Thursday, April 29, 2010

What "Pretty in Pink" taught me


So the movie "Pretty in Pink" was released almost a quarter of a century ago. Like, of course, every other person my age, I was absolutely transformed by this movie, which made me the person I am today. Except really.

Okay, it's just a dorky little teenage "flick", about as 'timeless' as the "come on people now smile on your brother" song of the sixties or the "emo" hairstyles of a few years back, but there are some crucially important life lessons that can be gained from it. To whit:

1. When Republicans are in power, class consciousness is old-fashioned and Trickle-Down Dignity is the way to go! "Pretty in Pink" is one inch away from being a communist call-to-arms - it's message throughout is clear: the rich hate the poor and the poor have to stick together. Until the later-tacked-on Hollywood-fantasy ending, of course, where the girl gets her (rich) man after all and confirms that the rich actually are our agents of salvation, not destruction.

2. All evil people are blonde. Not exactly that all blonde people are evil - we have to make an exception both for Mary Stuart Masterson in the follow-up clone "Some Kind of Wonderful" and for the hot-chick-ex-machina flown in out of nowhere at the end of the Hollywood ending to make it "all worthwhile" for Duckie. But - male and female alike - in this movie you can clearly tell how mean the person in question will behave towards Molly Ringwald merely by considering the colour of the person's hair. Ah, if only real life were so simple...

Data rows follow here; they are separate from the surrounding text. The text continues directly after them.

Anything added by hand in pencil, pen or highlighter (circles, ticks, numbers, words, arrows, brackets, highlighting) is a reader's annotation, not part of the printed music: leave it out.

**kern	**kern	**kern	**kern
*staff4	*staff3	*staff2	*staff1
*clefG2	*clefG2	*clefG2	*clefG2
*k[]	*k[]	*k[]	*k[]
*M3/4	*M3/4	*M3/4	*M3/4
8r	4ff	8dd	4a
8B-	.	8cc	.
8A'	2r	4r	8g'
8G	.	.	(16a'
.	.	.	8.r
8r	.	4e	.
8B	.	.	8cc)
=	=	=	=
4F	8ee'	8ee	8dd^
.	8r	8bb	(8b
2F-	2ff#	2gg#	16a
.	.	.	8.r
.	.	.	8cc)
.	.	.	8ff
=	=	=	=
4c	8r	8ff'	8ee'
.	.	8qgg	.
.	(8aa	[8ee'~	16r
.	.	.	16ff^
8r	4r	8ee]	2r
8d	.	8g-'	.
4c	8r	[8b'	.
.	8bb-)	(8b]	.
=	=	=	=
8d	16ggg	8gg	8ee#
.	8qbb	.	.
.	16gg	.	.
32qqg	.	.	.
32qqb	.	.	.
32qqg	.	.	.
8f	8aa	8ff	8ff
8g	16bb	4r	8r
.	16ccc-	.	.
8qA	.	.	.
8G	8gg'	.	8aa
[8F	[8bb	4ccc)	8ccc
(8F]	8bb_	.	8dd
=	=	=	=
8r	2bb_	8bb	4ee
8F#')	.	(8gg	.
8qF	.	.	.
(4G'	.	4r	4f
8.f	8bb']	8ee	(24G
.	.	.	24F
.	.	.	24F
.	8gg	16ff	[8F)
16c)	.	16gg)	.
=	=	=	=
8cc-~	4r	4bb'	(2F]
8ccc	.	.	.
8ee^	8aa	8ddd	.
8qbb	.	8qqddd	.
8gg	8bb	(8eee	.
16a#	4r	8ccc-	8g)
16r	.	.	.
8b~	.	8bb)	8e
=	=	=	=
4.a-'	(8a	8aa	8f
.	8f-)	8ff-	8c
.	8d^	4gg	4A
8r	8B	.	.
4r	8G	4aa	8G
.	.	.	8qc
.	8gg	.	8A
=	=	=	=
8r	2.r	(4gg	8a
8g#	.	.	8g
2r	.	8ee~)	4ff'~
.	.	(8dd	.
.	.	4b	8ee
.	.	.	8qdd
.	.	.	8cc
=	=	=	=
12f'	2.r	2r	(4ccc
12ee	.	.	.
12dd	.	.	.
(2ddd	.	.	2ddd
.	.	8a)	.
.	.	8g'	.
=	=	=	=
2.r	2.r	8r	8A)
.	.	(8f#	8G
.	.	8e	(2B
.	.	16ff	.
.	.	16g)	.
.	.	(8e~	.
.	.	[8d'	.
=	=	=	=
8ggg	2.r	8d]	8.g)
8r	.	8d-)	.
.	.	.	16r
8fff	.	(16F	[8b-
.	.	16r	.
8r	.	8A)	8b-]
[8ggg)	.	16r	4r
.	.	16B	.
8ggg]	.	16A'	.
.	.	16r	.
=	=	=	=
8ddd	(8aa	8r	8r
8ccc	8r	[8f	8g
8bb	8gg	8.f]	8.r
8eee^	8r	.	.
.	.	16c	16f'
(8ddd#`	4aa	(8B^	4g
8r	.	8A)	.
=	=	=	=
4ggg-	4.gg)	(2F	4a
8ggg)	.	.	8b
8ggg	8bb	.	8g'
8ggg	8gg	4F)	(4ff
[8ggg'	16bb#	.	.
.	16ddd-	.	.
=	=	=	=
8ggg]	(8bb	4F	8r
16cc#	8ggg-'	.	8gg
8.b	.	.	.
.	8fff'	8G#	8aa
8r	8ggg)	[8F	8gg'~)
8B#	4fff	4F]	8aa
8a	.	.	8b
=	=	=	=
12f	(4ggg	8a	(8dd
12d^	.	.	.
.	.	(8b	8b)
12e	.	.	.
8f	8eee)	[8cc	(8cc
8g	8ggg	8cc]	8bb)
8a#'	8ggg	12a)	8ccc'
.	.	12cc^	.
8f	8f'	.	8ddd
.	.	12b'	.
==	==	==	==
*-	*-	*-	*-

3. That was some darned good music we had back then. Well, the Psychedelic Furs use the theme song to confirm that the saxophone was, without exception, a scourge on music from 1980 to 1989. But the music is far and away the best thing about this movie. New Order make "Shellshock", a song which takes a full two minutes of musique-concrete to actually coalesce into a song. And God Himself makes a songwriting contribution in the form of OMD's "If You Leave" - far and away the best thing about the movie's Hollywood-ending.

4. All your alcoholic deadbeat father needs is a good screaming and then he'll get himself sorted out. Who the hell needs AA when screaming "She's gone!", crying and hugging will do the job just as well? A decade or so later in "Good Will Hunting", Mork from Ork taught us that the same technique can stop misunderstood geniuses from living lives of crime as well.

5. When you're currently as old as the 'old person' in a teen flick, this should bother you. Cool-big-sisterly Annie Potts sighs in an "oh, you kids-of-today" fashion about her prom of fifteen years ago. Molly smiles in a "get away from me, you senile old coot" fashion in consideration that she would have been two at the time. When Duckie kisses Annie Potts, it's shocking in a "he-kissed-the-old-lady" kinda way. My prom was fifteen years ago. Damn it.

6. True love will make you wear shoulder pads. No, this doesn't make sense to me either. But it's true. You can tell Annie Potts has found true love by her decision to start dressing in a "power suit" yuppie fashion. I can't even begin to comprehend it, but it seemed to make sense to the casting agents of "Designing Women".

7. You can apparently practise kissing on melons. This amazing revelation came as a complete shock to me 20 years ago when I was a sensitive and naïve preteen. Now that I'm an old and wizened git, it still comes as a shock to me. Maybe because I have no idea whatsoever how that would work (I've hear of other things you can do with melons, but never mind). It just proves to me, like a Taoist monk, that I still have much to learn about the true nature of the universe.

Unfortunately, about five years after this movie, John Hughes went comatose. And five years after that, he stopped making movies. The world is a far less rich place without him. But a place in which people dress better.